You might wonder why I initialized the pointer to 0 earlier. Let’s see that example again:

MyType * pointer_to_object(0);
pointer_to_object = new MyType;

For pointers, 0 is a special value which we usually call NULL (and by convention, we do write NULL in all-caps). It is the value of a pointer that doesn’t point anywhere and you can use it as a boolean false in a condition (if (pointer) { /* do something */ } else { /* do something else */ }). This is something you should keep in mind - and that we will get to more often, as we start to use this special value.

Object Construction and Destruction

Every type, except for the build-in types, has one or more constructors and one destructor. If the user doesn’t provide them, the compiler will generate them. These constructors and destructors are special functions that are called by the implementation when an instance of the type in question is created (for the constructors) or destroyed (for the destructor). They are declared differently than any other function in two ways: they carry the name of the type that they construct or destroy, and they don’t return anything.

Let’s have a look at a simple example:

class MyType
{
public :
    MyType()
    {
        // do something here
    }

    ~MyType()
    {
        // this is the destructor
    }
};

Notice the tilde in front of the name of the destructor. The constructor in this code is called the default constructor because it doesn’t take any arguments. It is generated by the compiler if no other constructor is provided. Constructors can take arguments, however, and the compiler also generates a copy constructor, which takes another instance of the same type as parameter, if none is provided.

The destructor never takes any arguments. Its responsibility is to destroy anything that belongs to the object. For objects allocated on the stack (see above), they are called automatically when the object goes out of scope.

In the next post, we will go further into constructors and destructors.

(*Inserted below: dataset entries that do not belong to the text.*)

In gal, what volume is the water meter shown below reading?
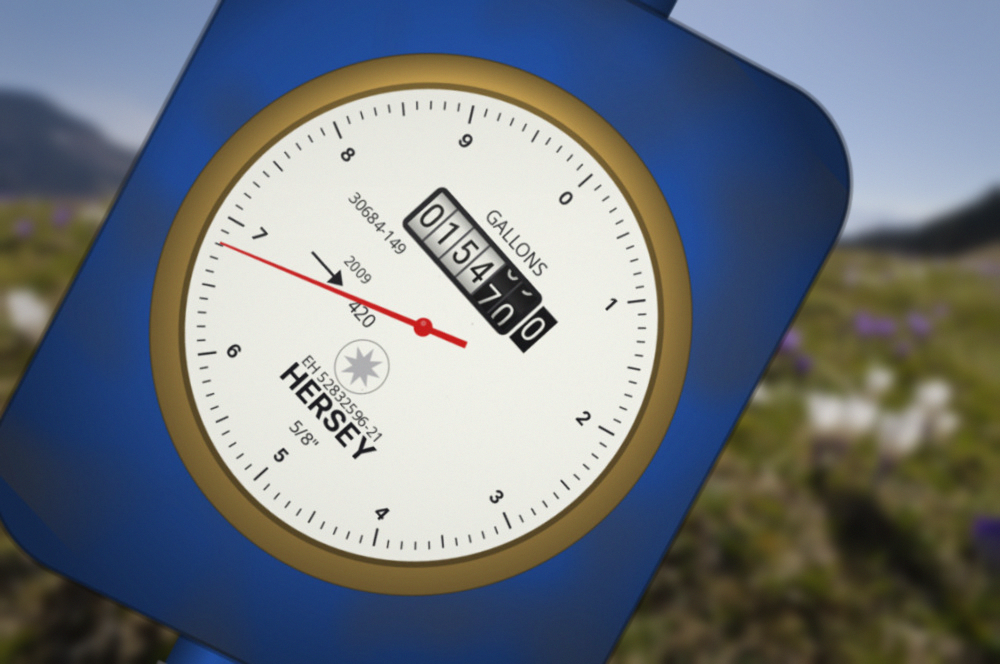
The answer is 154696.8 gal
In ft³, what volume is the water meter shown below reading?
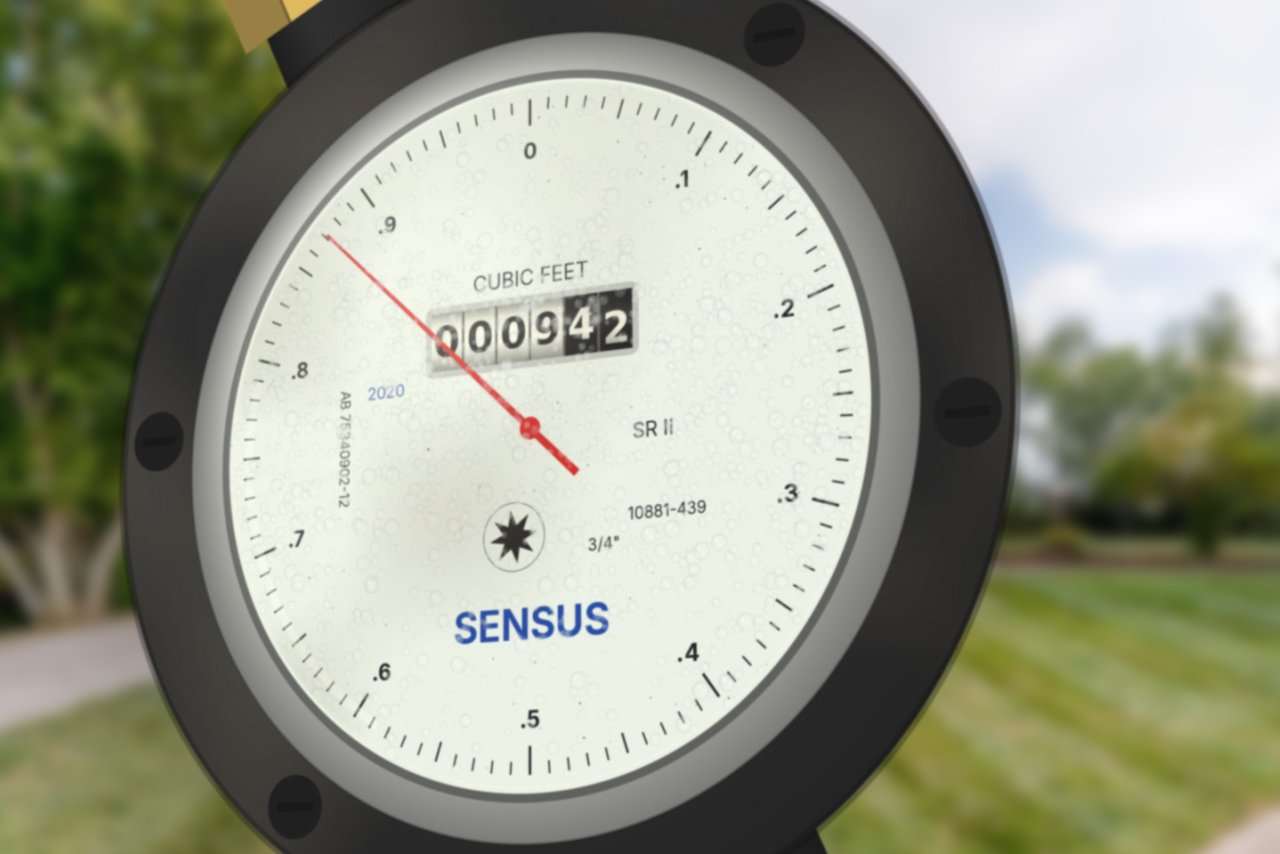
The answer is 941.87 ft³
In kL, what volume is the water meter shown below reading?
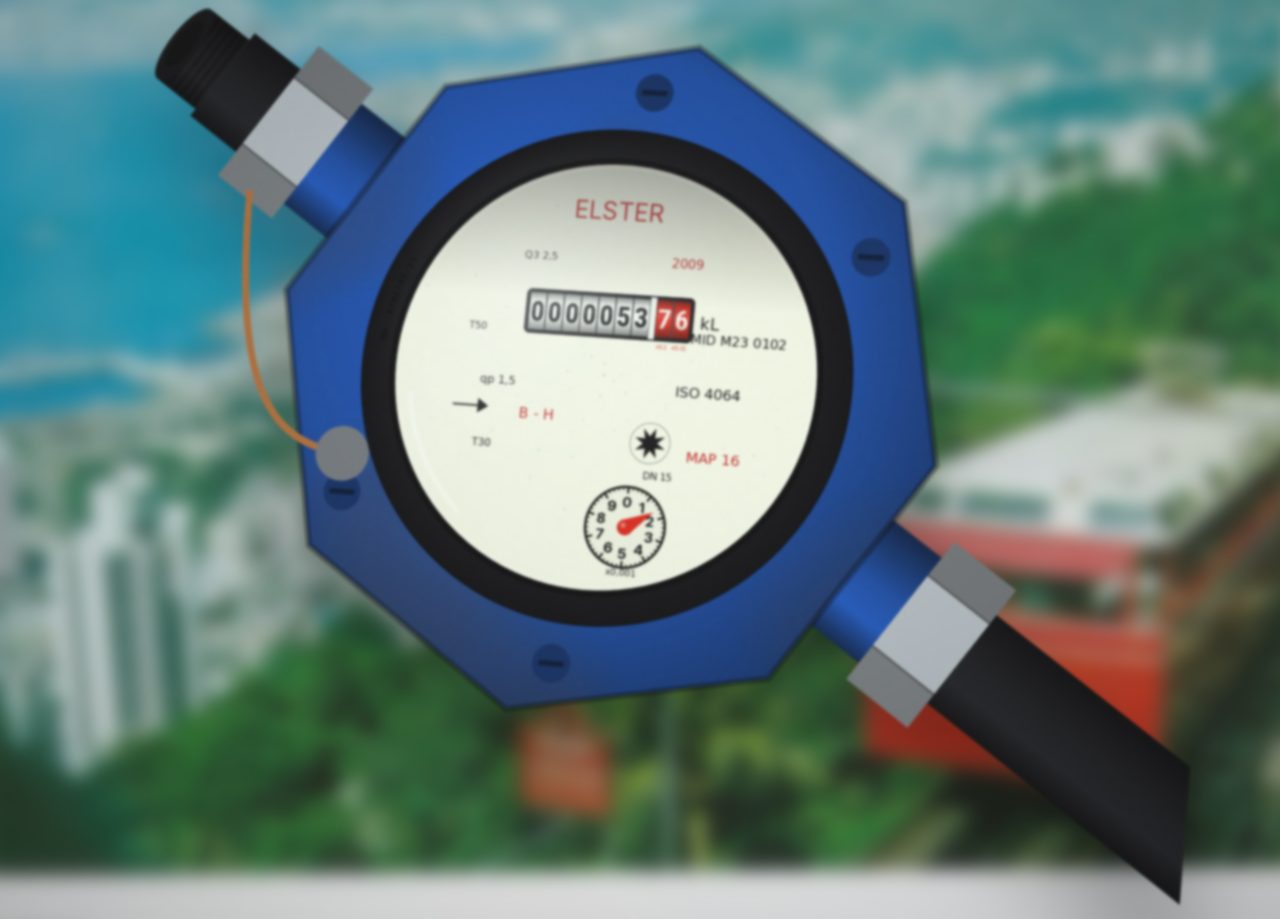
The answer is 53.761 kL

Back To Objects, References and Pointers: References

References can be considered as a special kind of pointer. In their use, the syntax is exactly the same as for objects:

MyType object;
MyType * pointer_to_object(&object;);
MyType & first_reference_to_object(object);
MyType & second_reference_to_object(*pointer_to_object);
MyType * second_pointer_to_object(&first;_reference_to_object);

// access a member called "member_"
object.member_;
pointer_to_object->member_;
first_reference_to_object.member_;
second_reference_to_object.member_;

// call a method called doSomething();
object.doSomething();
pointer_to_object-> doSomething();
first_reference_to_object. doSomething();
second_reference_to_object. doSomething();

There are a few things you should know about references, though:

there is no special value for references that don’t refer to anything and there is no run-time check for this, so you should make sure, yourself, that your references refer to real objects
I repeat: you should make sure your references point to real objects
references, like pointers, do not describe ownership

So, references are really a special type of pointer (and under the hood, they usually are pointers) that allow you to pass objects around without copying them. For example, take a look at this function:

void foo(const MyType & object)
{
    // do something
}

w.r.t. this function:

void bar(MyType object)
{
    // do something
}

The major difference between the two is that bar copies the object, which is passed to it as a parameter, whereas foo does not. If at all possible, follow foo’s example, not bar’s.

Conclusion

Don’t worry if your head is buzzing by now: we will see all of this again. The import thing to remember for now is that references pretend they’re objects while pointers don’t - so you use them a bit differently; there is a special value for pointers that don’t point anywhere; and neither references nor pointers don’t own anything.